Segment Start: Dataset entries

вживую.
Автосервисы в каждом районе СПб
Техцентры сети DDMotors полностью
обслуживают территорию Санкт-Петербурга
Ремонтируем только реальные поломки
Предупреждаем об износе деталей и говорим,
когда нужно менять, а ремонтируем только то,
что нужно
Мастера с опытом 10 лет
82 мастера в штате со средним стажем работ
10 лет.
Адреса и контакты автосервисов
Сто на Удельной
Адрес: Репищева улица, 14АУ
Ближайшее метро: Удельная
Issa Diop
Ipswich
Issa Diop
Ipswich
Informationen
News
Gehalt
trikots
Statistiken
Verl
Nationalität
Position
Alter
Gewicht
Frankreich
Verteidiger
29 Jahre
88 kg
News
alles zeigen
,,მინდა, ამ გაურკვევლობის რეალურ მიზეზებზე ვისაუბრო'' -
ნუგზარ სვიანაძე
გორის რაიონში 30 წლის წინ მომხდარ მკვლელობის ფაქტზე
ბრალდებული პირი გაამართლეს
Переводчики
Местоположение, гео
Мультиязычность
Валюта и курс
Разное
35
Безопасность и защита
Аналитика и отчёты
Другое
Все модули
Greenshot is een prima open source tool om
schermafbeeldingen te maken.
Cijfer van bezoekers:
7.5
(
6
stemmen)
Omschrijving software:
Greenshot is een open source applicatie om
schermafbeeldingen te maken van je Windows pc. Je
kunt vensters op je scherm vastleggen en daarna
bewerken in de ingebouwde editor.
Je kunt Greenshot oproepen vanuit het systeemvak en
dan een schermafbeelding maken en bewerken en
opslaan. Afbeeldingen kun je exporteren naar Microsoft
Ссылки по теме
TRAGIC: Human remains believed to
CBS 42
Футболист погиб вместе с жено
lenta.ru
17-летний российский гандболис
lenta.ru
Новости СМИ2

Segment End: Dataset entries
Segment Start: Dataset entries

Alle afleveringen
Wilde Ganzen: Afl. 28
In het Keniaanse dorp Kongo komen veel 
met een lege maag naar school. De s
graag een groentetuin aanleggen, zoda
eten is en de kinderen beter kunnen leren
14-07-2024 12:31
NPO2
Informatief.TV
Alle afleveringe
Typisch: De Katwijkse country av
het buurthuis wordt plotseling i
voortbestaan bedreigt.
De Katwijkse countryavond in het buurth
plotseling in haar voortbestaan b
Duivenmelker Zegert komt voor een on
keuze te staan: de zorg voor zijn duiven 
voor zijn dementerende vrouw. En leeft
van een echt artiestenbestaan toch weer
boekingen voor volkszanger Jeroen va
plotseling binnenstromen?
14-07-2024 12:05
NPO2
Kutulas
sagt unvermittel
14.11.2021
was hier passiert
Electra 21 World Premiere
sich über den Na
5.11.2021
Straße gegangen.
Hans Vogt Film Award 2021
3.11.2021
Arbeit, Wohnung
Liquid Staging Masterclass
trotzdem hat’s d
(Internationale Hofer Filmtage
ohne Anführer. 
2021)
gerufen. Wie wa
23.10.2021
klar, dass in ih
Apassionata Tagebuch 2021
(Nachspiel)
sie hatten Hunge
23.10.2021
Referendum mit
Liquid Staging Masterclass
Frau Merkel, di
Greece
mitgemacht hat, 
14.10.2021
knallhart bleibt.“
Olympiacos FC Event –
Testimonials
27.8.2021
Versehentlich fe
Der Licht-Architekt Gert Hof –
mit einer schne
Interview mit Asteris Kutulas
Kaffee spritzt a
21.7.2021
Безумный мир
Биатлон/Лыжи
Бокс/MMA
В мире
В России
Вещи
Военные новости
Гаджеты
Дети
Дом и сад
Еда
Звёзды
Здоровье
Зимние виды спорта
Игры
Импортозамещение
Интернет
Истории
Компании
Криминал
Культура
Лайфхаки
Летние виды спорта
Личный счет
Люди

Segment End: Dataset entries
Segment Start: Dataset entries

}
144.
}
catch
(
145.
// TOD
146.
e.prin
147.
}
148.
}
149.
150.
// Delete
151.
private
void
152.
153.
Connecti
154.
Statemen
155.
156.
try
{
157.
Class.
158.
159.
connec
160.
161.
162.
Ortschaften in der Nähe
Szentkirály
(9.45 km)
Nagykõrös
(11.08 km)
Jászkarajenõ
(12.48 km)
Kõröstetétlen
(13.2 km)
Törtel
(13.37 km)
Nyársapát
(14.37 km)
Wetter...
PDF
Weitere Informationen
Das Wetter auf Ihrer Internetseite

Segment End: Dataset entries

Work order: After locating the line holding "schermafbeeldingen te maken." above, output exactly that line and every line after it through the line holding "Новости СМИ2". Include nothing else.

Task answer:
schermafbeeldingen te maken.
Cijfer van bezoekers:
7.5
(
6
stemmen)
Omschrijving software:
Greenshot is een open source applicatie om
schermafbeeldingen te maken van je Windows pc. Je
kunt vensters op je scherm vastleggen en daarna
bewerken in de ingebouwde editor.
Je kunt Greenshot oproepen vanuit het systeemvak en
dan een schermafbeelding maken en bewerken en
opslaan. Afbeeldingen kun je exporteren naar Microsoft
Ссылки по теме
TRAGIC: Human remains believed to
CBS 42
Футболист погиб вместе с жено
lenta.ru
17-летний российский гандболис
lenta.ru
Новости СМИ2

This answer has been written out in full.